Breaking Up Is Not Hard to Do

But more change is definitely in DuPont’s future.

That can be seen by its choice of an interim CEO, Edward Breen. He was the CEO of security systems company Tyco International (NYSE: TYC) from 2002 to 2012. While there, he oversaw two breakups of the company.

These breakups involved the spinoffs of TE Connectivity (NYSE: TEL), ADT Corp. (NYSE: ADT) and Coviden, which was acquired by Medtronic (NYSE: MDT). Breen also oversaw the merger of Tyco Flow Control with Pentair PLC (NYSE: PNR).

So a further DuPont split could very well be in the cards. That’s why shares of the 213-year-old chemicals conglomerate surged after the announcement of Kullman’s departure.

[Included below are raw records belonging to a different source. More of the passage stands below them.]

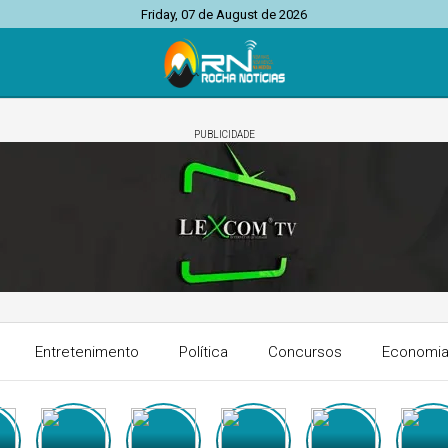
Friday, 07 de August de 2026
PUBLICIDADE
Entretenimento
Política
Concursos
Economi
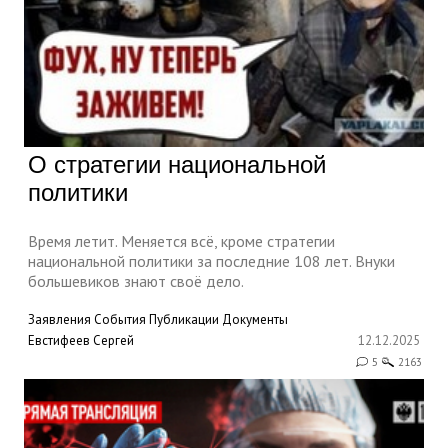
О стратегии национальной
политики
Время летит. Меняется всё, кроме стратегии
национальной политики за последние 108 лет. Внуки
большевиков знают своё дело.
Заявления
События
Публикации
Документы
Евстифеев Сергей
12.12.2025
5
2163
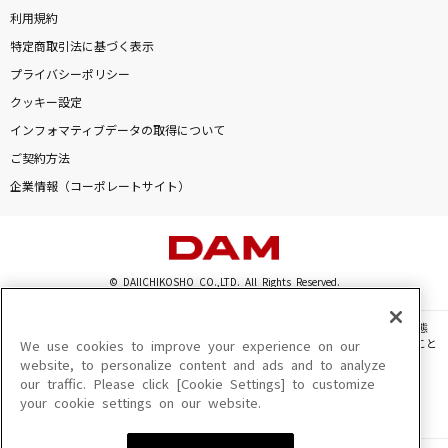
利用規約
特定商取引法に基づく表示
プライバシーポリシー
クッキー設定
インフォマティブデータの取得について
ご契約方法
企業情報（コーポレートサイト）
© DAIICHIKOSHO CO.,LTD. All Rights Reserved.
このサイトに掲載されている一切の文章・画像・写真・動画・音声等を、手段や形態
を問わず、著作権法の定める範囲を超えて無断で複製、転載、ファイル化などすること
We use cookies to improve your experience on our
を禁じます。
website, to personalize content and ads and to analyze
our traffic. Please click [Cookie Settings] to customize
楽曲及びコンテンツは、機種によりご利用いただけない場合があります。
your cookie settings on our website.
楽曲及びコンテンツの配信日、配信内容が変更になる場合があります。
楽曲によりMYリスト保存ができない場合があります。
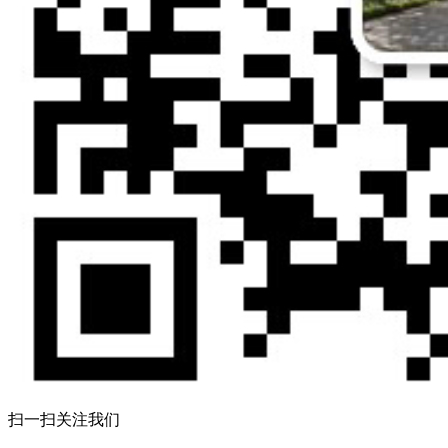
扫一扫关注我们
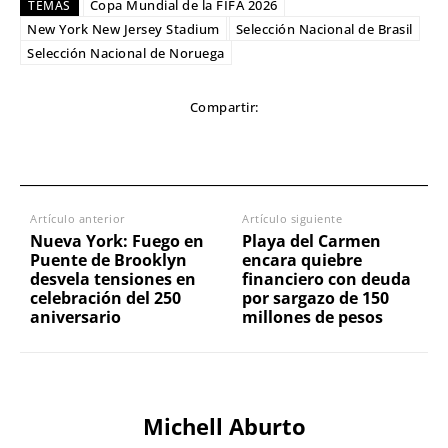
Copa Mundial de la FIFA 2026
TEMAS
New York New Jersey Stadium
Selección Nacional de Brasil
Selección Nacional de Noruega
Compartir:
Artículo anterior
Artículo siguiente
Nueva York: Fuego en
Playa del Carmen
Puente de Brooklyn
encara quiebre
desvela tensiones en
financiero con deuda
celebración del 250
por sargazo de 150
aniversario
millones de pesos
Michell Aburto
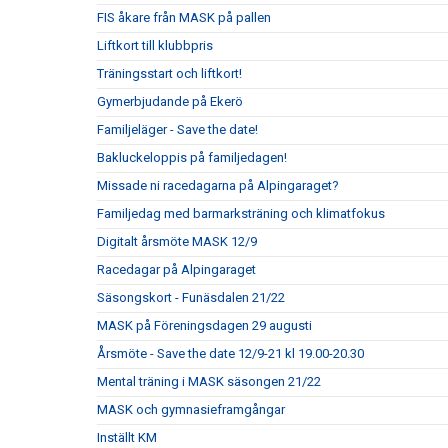
FIS åkare från MASK på pallen
Liftkort till klubbpris
Träningsstart och liftkort!
Gymerbjudande på Ekerö
Familjeläger - Save the date!
Bakluckeloppis på familjedagen!
Missade ni racedagarna på Alpingaraget?
Familjedag med barmarksträning och klimatfokus
Digitalt årsmöte MASK 12/9
Racedagar på Alpingaraget
Säsongskort - Funäsdalen 21/22
MASK på Föreningsdagen 29 augusti
Årsmöte - Save the date 12/9-21 kl 19.00-20.30
Mental träning i MASK säsongen 21/22
MASK och gymnasieframgångar
Inställt KM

The obvious candidate to be split off is the agriculture division, which many analysts have cited as not a good fit inside DuPont.

But the problem is that this isn’t exactly the best time to get a high valuation on agricultural companies. Just ask shareholders in Deere & Co. (NYSE: DE)Monsanto (NYSE: MON) or Bunge (NYSE: BG).

However, if shareholders are patient, it may work out well. A separated agricultural division would likely be able to expand aggressively without worrying about how the rest of DuPont is doing. And, in the current environment, it will pick up assets on the cheap.

Shareholders will also have to be patient for another reason. The headwinds coming from the emerging markets will not subside quickly, despite what changes occur at DuPont.

Breaking up DuPont will be the easy part. The hard part will be waiting for notoriously cyclical industries to get the tailwinds behind them.